Possibly, yes - although I can't remember the details of how GCC 2.x
ignores std:: qualifiers.

But the above test won't catch MinGW, where all this trouble started.

The attached patch might be better. It ignores libstdc++ when deciding
whether to set BOOST_HAS_INV_HYPERBOLIC (since that depends on the C
runtime, not C++). Since MinGW doesn't use GlibC that macro should not
be set. Then later when finding the namespaces (which does depend on C++
library) we check whether BOOST_HAS_INV_HYPERBOLIC before deciding on
the namespace to use. Because BOOST_HAS_INV_HYPERBOLIC is not set for
MinGW it won't define a using decl at all.

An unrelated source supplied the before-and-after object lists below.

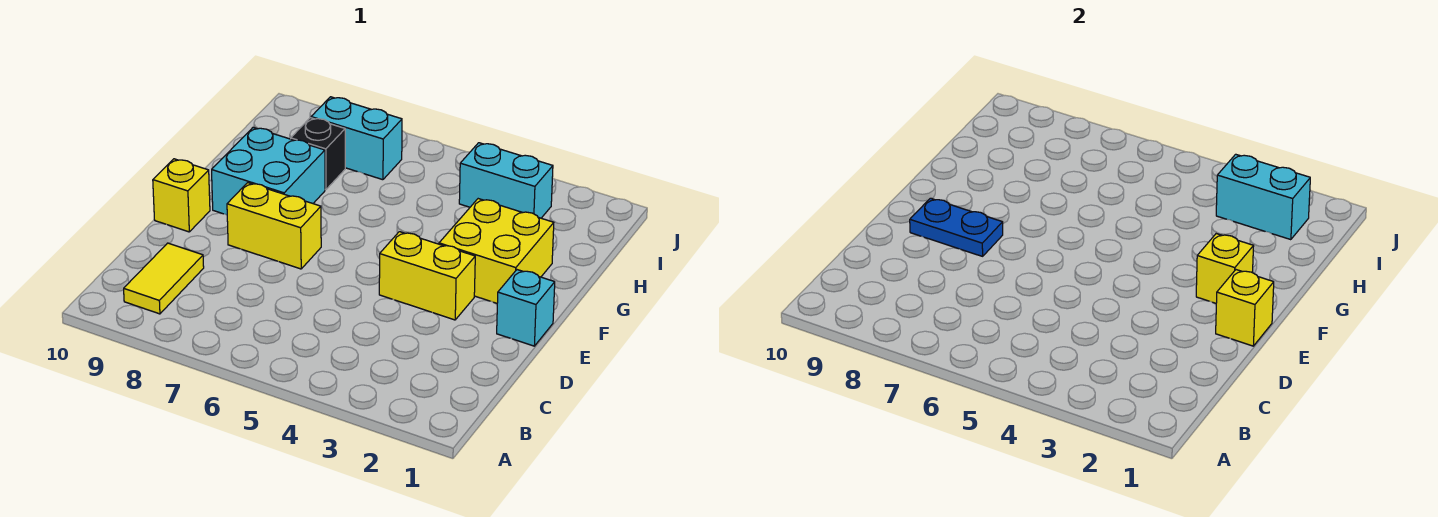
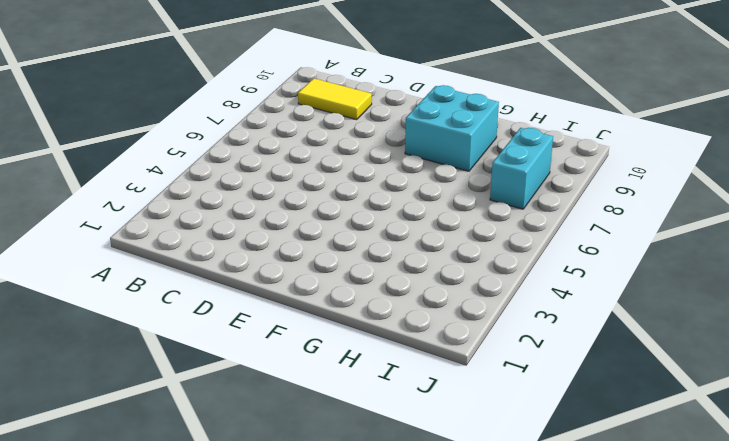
none -> cyan brick E1 level 1
none -> yellow brick E3:E4 level 1
none -> yellow brick E7:E8 level 1

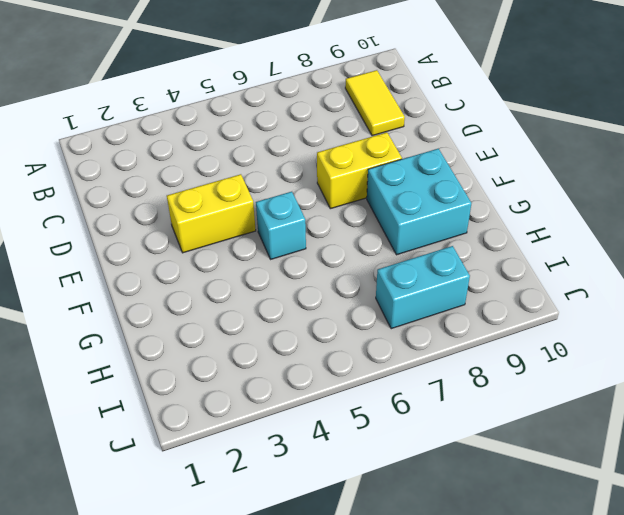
cyan brick F5 level 1 -> cyan brick E1 level 1
none -> yellow brick E10 level 1
none -> yellow brick F2:G3 level 1
none -> black brick H8 level 1

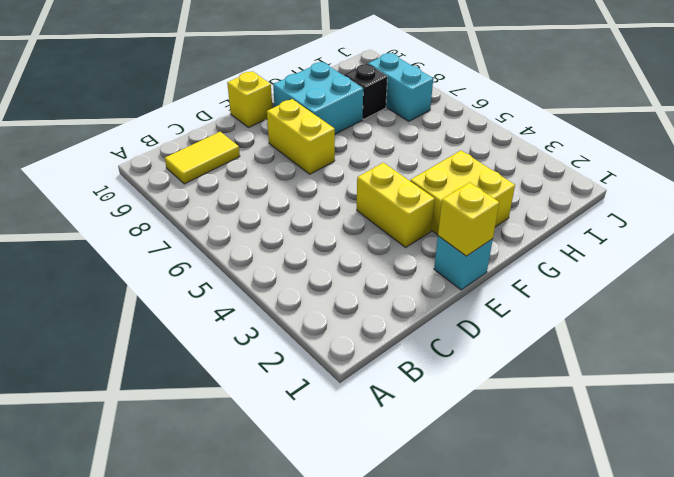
none -> cyan brick I3:I4 level 1
none -> blue plate E8:E9 level 2
none -> yellow brick F2 level 2

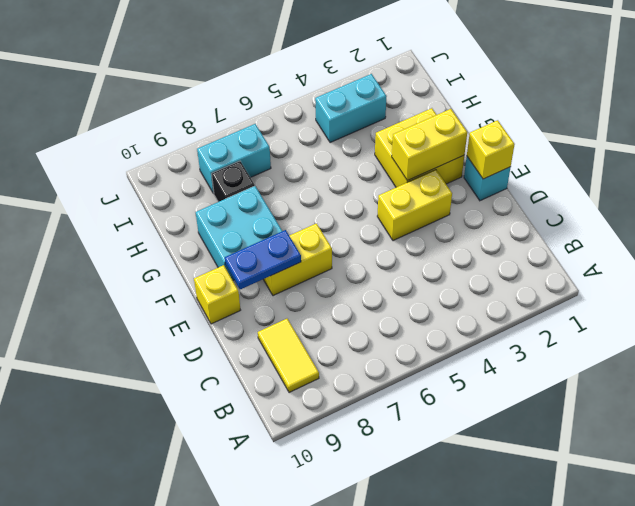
yellow brick F2:F3 level 2 -> yellow brick F2 level 2
none -> cyan brick I2:I3 level 2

This might break FreeBSD, which does have those functions but doesn't get
them from glibc, so the __GLIBC__ check won't be true, and
BOOST_HAS_INV_HYPERBOLIC won't get set. We should do an additional check
for a recent-enough FreeBSD libc, and set BOOST_HAS_INV_HYPERBOLIC if

> > Why is BOOST_HAS_INV_HYPERBOLIC defined if you're using Glibc but not
> > libstdc++? libstdc++ doesn't make the functions unavailable, it just
> > doesn't put them in namespace std.
> I don't know; it's also something I was wondering. But since the library
> works and is used on a lot more platform than what I have access to, I
> refrained from experimenting.

Understandable - I don't have access to MinGW (or linux during the day)
so can't verify my "fixes" work.

> However, in the meantime, let's see what we can do to improve the
> current situation. I would modify the BOOST_HAS_INV_HYPERBOLIC macro so
> that it really means these C99 functions are defined.

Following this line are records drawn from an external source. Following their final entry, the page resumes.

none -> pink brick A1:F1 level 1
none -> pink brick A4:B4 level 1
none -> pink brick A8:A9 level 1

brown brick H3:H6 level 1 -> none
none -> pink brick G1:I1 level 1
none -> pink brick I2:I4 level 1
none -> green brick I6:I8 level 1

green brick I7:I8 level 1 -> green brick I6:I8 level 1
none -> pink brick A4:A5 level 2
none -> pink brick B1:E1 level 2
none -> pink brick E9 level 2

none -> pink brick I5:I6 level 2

Yes, agreed. That's what the attached patch tries to do.

> In case they are
> not, dummy functions would be defined in a detail namespace so that the
> compilers don't complain about unknown identifier, and ADL could still
> be used (this is mandatory). And in all cases, the
> BOOST_NUMERIC_INTERVAL_using_ahyp macro would point to the correct
> namespace (root, std, or the dummy detail one). How does it sound?

Much better.

This way the two properties (if the functions are available, and if so
which namespace they are in) are tested for separately.

If BOOST_HAS_INV_HYPERBOLIC means the functions are available we can
fix it later to account for FreeSBD and other cases where the functions
are provided by something other than Glibc.

Another possiblity would be to make use of the _GLIBCXX_USE_C99
(formerly _GLIBCPP_USE_C99) macro that libstdc++ defines to say whether
the C runtime is C89 or C99 (I think this is false for MinGW?) but that
would exclude FreeBSD, which has the inverse hyperbolic functions, but
not a complete C99 runtime, so libstdc++ doesn't set _GLIBCXX_USE_C99.
It would also only work for libstdc++, and we've said it is better to
set BOOST_HAS_INV_HYPERBOLIC independently of the stdlib.


[Inlines] are the third most-misused C++ feature
(after inheritance and overloading).